WORK TASK >>
Write the material out again, line by line, exactly as it is.

PROVIDED RECORDS >>
┌────────
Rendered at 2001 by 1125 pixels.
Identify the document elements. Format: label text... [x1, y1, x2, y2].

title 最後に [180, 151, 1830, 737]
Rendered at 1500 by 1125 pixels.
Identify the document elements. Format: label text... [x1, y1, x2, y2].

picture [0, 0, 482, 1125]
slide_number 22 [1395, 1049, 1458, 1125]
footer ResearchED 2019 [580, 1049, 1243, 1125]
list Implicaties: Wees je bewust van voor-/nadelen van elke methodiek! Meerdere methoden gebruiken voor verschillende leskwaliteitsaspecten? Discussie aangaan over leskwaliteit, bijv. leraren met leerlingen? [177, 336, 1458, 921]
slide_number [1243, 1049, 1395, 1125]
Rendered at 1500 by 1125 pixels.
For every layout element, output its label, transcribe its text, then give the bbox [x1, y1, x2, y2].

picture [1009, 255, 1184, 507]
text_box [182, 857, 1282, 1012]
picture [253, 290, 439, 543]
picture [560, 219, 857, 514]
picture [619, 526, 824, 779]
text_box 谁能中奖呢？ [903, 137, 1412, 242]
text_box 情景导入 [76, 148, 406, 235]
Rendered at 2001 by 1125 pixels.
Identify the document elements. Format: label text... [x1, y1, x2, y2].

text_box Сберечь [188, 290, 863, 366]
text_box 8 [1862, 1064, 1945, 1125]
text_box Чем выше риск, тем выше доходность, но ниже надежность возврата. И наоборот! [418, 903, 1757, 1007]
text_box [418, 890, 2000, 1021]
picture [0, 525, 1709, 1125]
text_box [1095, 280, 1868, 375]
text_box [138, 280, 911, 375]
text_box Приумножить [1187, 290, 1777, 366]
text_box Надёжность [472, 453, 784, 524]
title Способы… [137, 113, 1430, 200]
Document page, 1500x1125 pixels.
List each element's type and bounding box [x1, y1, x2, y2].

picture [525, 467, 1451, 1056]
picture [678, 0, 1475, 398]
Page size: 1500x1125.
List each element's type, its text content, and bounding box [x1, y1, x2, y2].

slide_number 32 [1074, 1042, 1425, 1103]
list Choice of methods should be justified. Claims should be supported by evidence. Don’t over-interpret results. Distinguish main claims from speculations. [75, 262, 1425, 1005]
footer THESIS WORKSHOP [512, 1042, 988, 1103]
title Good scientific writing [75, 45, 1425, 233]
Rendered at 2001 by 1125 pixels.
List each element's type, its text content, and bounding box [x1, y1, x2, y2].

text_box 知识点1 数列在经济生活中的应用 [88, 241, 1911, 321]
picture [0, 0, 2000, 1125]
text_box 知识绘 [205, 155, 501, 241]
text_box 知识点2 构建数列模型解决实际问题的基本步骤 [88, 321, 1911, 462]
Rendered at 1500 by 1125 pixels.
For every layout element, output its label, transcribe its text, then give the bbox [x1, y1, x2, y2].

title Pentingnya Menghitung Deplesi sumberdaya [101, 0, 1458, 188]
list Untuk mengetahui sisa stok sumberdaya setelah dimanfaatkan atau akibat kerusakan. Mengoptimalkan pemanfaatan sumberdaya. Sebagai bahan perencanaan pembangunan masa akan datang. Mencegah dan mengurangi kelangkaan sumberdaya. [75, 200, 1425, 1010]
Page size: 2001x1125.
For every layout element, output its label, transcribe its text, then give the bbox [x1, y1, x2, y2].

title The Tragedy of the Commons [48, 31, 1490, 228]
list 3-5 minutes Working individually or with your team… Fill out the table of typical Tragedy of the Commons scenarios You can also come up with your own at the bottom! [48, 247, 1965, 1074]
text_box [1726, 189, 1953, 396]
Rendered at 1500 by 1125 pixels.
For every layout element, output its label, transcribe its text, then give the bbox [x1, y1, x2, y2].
└────────
WRITTEN ANSWER >>
Rendered at 2001 by 1125 pixels.
Identify the document elements. Format: label text... [x1, y1, x2, y2].

title 最後に [180, 151, 1830, 737]
Rendered at 1500 by 1125 pixels.
Identify the document elements. Format: label text... [x1, y1, x2, y2].

picture [0, 0, 482, 1125]
slide_number 22 [1395, 1049, 1458, 1125]
footer ResearchED 2019 [580, 1049, 1243, 1125]
list Implicaties: Wees je bewust van voor-/nadelen van elke methodiek! Meerdere methoden gebruiken voor verschillende leskwaliteitsaspecten? Discussie aangaan over leskwaliteit, bijv. leraren met leerlingen? [177, 336, 1458, 921]
slide_number [1243, 1049, 1395, 1125]
Rendered at 1500 by 1125 pixels.
For every layout element, output its label, transcribe its text, then give the bbox [x1, y1, x2, y2].

picture [1009, 255, 1184, 507]
text_box [182, 857, 1282, 1012]
picture [253, 290, 439, 543]
picture [560, 219, 857, 514]
picture [619, 526, 824, 779]
text_box 谁能中奖呢？ [903, 137, 1412, 242]
text_box 情景导入 [76, 148, 406, 235]
Rendered at 2001 by 1125 pixels.
Identify the document elements. Format: label text... [x1, y1, x2, y2].

text_box Сберечь [188, 290, 863, 366]
text_box 8 [1862, 1064, 1945, 1125]
text_box Чем выше риск, тем выше доходность, но ниже надежность возврата. И наоборот! [418, 903, 1757, 1007]
text_box [418, 890, 2000, 1021]
picture [0, 525, 1709, 1125]
text_box [1095, 280, 1868, 375]
text_box [138, 280, 911, 375]
text_box Приумножить [1187, 290, 1777, 366]
text_box Надёжность [472, 453, 784, 524]
title Способы… [137, 113, 1430, 200]
Document page, 1500x1125 pixels.
List each element's type and bounding box [x1, y1, x2, y2].

picture [525, 467, 1451, 1056]
picture [678, 0, 1475, 398]
Page size: 1500x1125.
List each element's type, its text content, and bounding box [x1, y1, x2, y2].

slide_number 32 [1074, 1042, 1425, 1103]
list Choice of methods should be justified. Claims should be supported by evidence. Don’t over-interpret results. Distinguish main claims from speculations. [75, 262, 1425, 1005]
footer THESIS WORKSHOP [512, 1042, 988, 1103]
title Good scientific writing [75, 45, 1425, 233]
Rendered at 2001 by 1125 pixels.
List each element's type, its text content, and bounding box [x1, y1, x2, y2].

text_box 知识点1 数列在经济生活中的应用 [88, 241, 1911, 321]
picture [0, 0, 2000, 1125]
text_box 知识绘 [205, 155, 501, 241]
text_box 知识点2 构建数列模型解决实际问题的基本步骤 [88, 321, 1911, 462]
Rendered at 1500 by 1125 pixels.
For every layout element, output its label, transcribe its text, then give the bbox [x1, y1, x2, y2].

title Pentingnya Menghitung Deplesi sumberdaya [101, 0, 1458, 188]
list Untuk mengetahui sisa stok sumberdaya setelah dimanfaatkan atau akibat kerusakan. Mengoptimalkan pemanfaatan sumberdaya. Sebagai bahan perencanaan pembangunan masa akan datang. Mencegah dan mengurangi kelangkaan sumberdaya. [75, 200, 1425, 1010]
Page size: 2001x1125.
For every layout element, output its label, transcribe its text, then give the bbox [x1, y1, x2, y2].

title The Tragedy of the Commons [48, 31, 1490, 228]
list 3-5 minutes Working individually or with your team… Fill out the table of typical Tragedy of the Commons scenarios You can also come up with your own at the bottom! [48, 247, 1965, 1074]
text_box [1726, 189, 1953, 396]
Rendered at 1500 by 1125 pixels.
For every layout element, output its label, transcribe its text, then give the bbox [x1, y1, x2, y2].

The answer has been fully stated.